High School Student's AI Model Uncovers 1.5 Million Hidden Cosmic Objects in NASA Archive
Using open-source machine learning tools, a Pasadena teenager processed a decade of NASA telescope data to find over a million previously unnoticed celestial phenomena. The peer-reviewed breakthrough highlights how accessible AI is democratizing advanced astrophysics.
By Factlen Editorial Team
- Astrophysics Researchers
- Scientists view the AI pipeline as a critical tool for managing the overwhelming volume of data produced by modern telescopes.
- Open-Source AI Advocates
- Technologists celebrate the breakthrough as proof that frontier science is no longer gatekept by institutional supercomputers.
- STEM Education Proponents
- Educators highlight the necessity of early, hands-on mentorship in bridging the gap between theoretical math and real-world application.
What's not represented
- · Traditional supercomputing facilities
- · Commercial space data providers
Why this matters
This achievement proves that frontier scientific discovery no longer requires massive institutional supercomputers. As AI tools become democratized, anyone with a laptop and curiosity—even a high school student—can mine public datasets to fundamentally expand our understanding of the universe.
Key points
- A Pasadena high school student used an automated machine-learning pipeline to process nearly 200 billion rows of archived NASA telescope data.
- The AI model successfully identified 1.5 million previously unnoticed cosmic phenomena, including faint variable light sources.
- The breakthrough was achieved using open-source tools, highlighting the democratization of advanced data analysis in modern astrophysics.
- The findings have been formally recognized by NASA and published as a peer-reviewed paper in The Astronomical Journal.
A California teenager has transformed a summer astronomy project into a peer-reviewed scientific breakthrough, utilizing artificial intelligence to uncover 1.5 million previously undocumented cosmic phenomena.
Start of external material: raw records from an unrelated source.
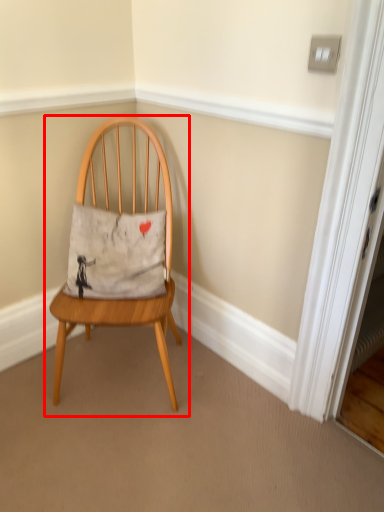
Question: Where is chair (annotated by the red box) located in relation to pillow in the image?

Choices:
 (A) right
 (B) left

Answer: (A)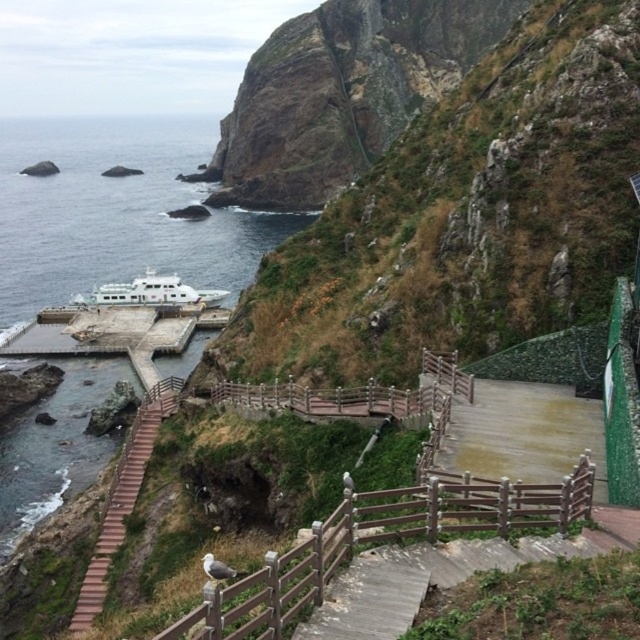
Who is lower down, blue water at lower left or brown wooden rail at center?

brown wooden rail at center is below.

Does blue water at lower left come in front of brown wooden rail at center?

No, it is not.

Which is in front, point (45, 120) or point (438, 486)?

Point (438, 486) is more forward.

Locate an element on the screen. blue water at lower left is located at coordinates (116, 211).

Can you confirm if blue water at lower left is taller than white glossy cruise ship at lower left?

Yes.

Find the location of a particular element. blue water at lower left is located at coordinates tap(116, 211).

Locate an element on the screen. blue water at lower left is located at coordinates (116, 211).

Which is in front, point (458, 109) or point (124, 298)?

Point (458, 109) is in front.

Is green mossy rock at center thinner than white glossy cruise ship at lower left?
Matteo Paz, a student at Pasadena High School, achieved the milestone by applying custom machine-learning algorithms to a massive, publicly available NASA dataset.[1][2]
The discovery centers on archival data from the Near-Earth Object Wide-field Infrared Survey Explorer (NEOWISE). Launched in 2009, the space telescope spent more than a decade scanning the sky in infrared light, cataloging everything from near-Earth asteroids to distant galaxies. Over its operational lifespan, NEOWISE accumulated a staggering dataset comprising nearly 200 billion rows of measurements.[1][4]
While the NEOWISE archive is a goldmine for astrophysicists, its sheer volume presents a formidable challenge. Traditional software and manual human review are sufficient for tracking bright, obvious objects, but they frequently miss faint, transient, or slowly varying light sources. These subtle variations often represent some of the most intriguing phenomena in the universe, such as brown dwarfs or distant active galactic nuclei.[3][4]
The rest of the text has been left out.